◆ **Required action**
In the data below, find the line containing "right hip: (195, 220)" and the line containing "left hip: (156, 174)", then reproduce them and every line between, exactly. Omit pictures.

◆ **Data**
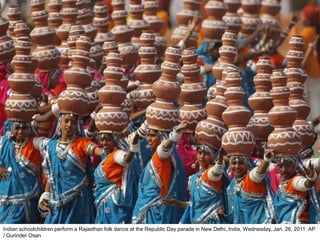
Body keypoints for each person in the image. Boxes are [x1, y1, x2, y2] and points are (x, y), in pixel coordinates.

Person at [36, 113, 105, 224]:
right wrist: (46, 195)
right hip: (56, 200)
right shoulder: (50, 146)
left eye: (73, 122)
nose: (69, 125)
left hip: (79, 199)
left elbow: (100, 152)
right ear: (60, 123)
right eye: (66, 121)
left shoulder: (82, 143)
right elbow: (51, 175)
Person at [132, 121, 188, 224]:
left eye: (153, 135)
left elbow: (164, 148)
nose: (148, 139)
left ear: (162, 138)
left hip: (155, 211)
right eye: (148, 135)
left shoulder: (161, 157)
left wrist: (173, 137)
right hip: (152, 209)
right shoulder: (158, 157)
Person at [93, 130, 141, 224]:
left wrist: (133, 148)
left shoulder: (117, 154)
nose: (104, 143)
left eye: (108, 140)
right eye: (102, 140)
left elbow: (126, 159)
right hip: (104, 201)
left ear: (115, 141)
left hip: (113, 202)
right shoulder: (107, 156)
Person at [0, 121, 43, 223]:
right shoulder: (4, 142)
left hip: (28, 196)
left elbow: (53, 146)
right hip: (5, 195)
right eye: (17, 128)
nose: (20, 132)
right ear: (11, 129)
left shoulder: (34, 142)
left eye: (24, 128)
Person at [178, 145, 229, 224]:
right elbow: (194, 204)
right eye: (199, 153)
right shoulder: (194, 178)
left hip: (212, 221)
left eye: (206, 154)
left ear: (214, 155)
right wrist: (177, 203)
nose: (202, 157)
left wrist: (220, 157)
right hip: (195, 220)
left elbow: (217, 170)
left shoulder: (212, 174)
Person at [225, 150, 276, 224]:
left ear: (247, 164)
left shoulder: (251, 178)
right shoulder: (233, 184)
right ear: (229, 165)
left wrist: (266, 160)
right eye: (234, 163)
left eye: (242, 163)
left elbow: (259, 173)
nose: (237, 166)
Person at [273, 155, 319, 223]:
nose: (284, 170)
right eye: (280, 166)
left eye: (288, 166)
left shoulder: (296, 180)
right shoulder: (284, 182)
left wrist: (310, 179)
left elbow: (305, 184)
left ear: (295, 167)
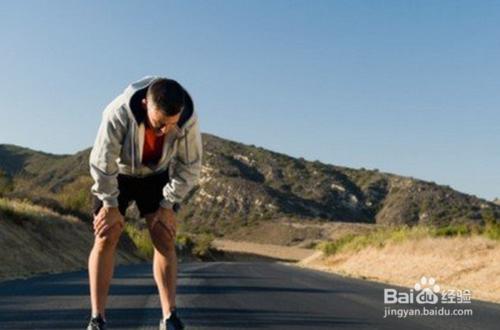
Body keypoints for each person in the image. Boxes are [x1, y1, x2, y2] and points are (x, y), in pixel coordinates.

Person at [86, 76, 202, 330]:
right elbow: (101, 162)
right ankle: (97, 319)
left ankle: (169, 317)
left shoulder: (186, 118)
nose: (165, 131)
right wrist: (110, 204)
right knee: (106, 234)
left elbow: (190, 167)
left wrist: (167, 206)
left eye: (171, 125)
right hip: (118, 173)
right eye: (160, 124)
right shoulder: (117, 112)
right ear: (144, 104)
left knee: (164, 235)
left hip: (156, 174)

...

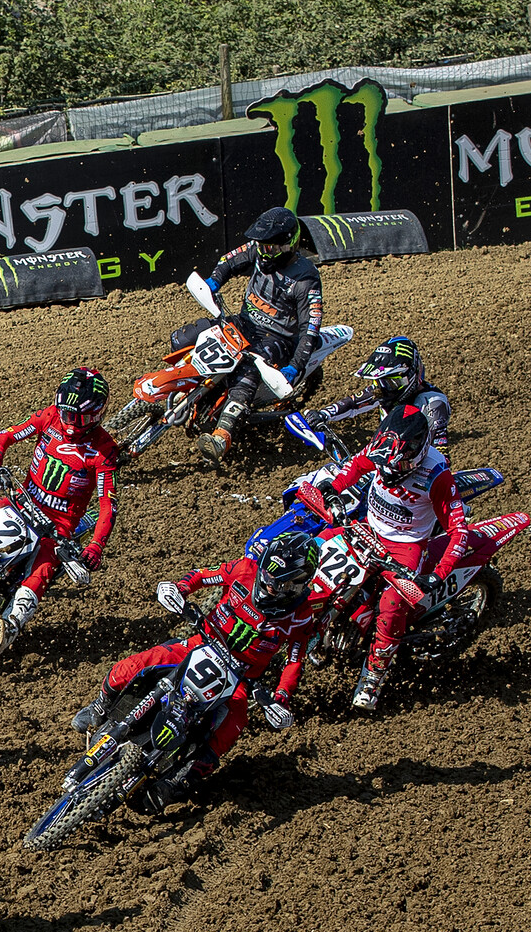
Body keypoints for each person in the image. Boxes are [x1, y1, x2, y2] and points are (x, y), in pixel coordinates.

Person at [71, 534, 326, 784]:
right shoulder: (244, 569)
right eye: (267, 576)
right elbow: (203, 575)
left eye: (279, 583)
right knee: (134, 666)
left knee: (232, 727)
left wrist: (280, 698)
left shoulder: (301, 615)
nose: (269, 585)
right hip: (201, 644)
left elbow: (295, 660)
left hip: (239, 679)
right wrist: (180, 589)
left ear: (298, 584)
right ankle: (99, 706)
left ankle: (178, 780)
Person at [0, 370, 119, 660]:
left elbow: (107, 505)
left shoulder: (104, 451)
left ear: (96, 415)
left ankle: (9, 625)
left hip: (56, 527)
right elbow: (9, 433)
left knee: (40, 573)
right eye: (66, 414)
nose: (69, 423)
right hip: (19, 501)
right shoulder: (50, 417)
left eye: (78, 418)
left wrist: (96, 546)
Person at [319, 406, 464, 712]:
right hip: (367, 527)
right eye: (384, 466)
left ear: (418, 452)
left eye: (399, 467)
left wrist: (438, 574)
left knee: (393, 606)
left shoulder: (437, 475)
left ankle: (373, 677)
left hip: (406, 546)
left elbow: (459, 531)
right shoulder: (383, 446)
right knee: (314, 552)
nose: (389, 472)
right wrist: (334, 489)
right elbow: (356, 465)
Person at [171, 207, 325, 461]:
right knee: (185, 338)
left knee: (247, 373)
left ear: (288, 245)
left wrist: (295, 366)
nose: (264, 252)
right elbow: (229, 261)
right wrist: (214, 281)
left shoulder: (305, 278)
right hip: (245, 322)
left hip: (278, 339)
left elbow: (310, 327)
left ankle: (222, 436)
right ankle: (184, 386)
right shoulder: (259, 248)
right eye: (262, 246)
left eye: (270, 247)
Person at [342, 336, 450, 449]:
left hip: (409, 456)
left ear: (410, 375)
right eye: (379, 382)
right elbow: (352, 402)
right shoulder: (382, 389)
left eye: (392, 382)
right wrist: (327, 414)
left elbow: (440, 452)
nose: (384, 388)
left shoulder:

==

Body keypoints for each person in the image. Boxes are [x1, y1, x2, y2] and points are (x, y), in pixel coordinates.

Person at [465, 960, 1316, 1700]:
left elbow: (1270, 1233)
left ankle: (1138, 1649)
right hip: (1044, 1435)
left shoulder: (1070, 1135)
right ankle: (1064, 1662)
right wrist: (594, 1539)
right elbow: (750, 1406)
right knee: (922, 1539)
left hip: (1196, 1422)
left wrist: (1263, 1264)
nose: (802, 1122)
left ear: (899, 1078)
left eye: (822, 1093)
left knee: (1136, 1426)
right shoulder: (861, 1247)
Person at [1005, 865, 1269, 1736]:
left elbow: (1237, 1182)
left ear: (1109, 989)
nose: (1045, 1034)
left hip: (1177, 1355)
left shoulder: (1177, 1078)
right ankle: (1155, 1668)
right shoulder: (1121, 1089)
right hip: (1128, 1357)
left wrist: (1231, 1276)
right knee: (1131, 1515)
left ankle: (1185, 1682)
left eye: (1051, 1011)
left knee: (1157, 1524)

◆ **Result of the exercise**
right hip: (195, 220)
left elbow: (217, 170)
left shoulder: (212, 174)
Person at [225, 150, 276, 224]:
left ear: (247, 164)
left shoulder: (251, 178)
right shoulder: (233, 184)
right ear: (229, 165)
left wrist: (266, 160)
right eye: (234, 163)
left eye: (242, 163)
left elbow: (259, 173)
nose: (237, 166)
Person at [273, 155, 319, 223]:
nose: (284, 170)
right eye: (280, 166)
left eye: (288, 166)
left shoulder: (296, 180)
right shoulder: (284, 182)
left wrist: (310, 179)
left elbow: (305, 184)
left ear: (295, 167)
Body keypoints for each person in the image. Boxes are [x1, y1, x2, y2] and points are (x, y), in pixel coordinates.

Person at [86, 76, 202, 330]:
right elbow: (101, 162)
right ankle: (97, 319)
left ankle: (169, 317)
left shoulder: (186, 118)
nose: (165, 131)
right wrist: (110, 204)
right knee: (106, 234)
left elbow: (190, 167)
left wrist: (167, 206)
left eye: (171, 125)
right hip: (118, 173)
right eye: (160, 124)
right shoulder: (117, 112)
right ear: (144, 104)
left knee: (164, 235)
left hip: (156, 174)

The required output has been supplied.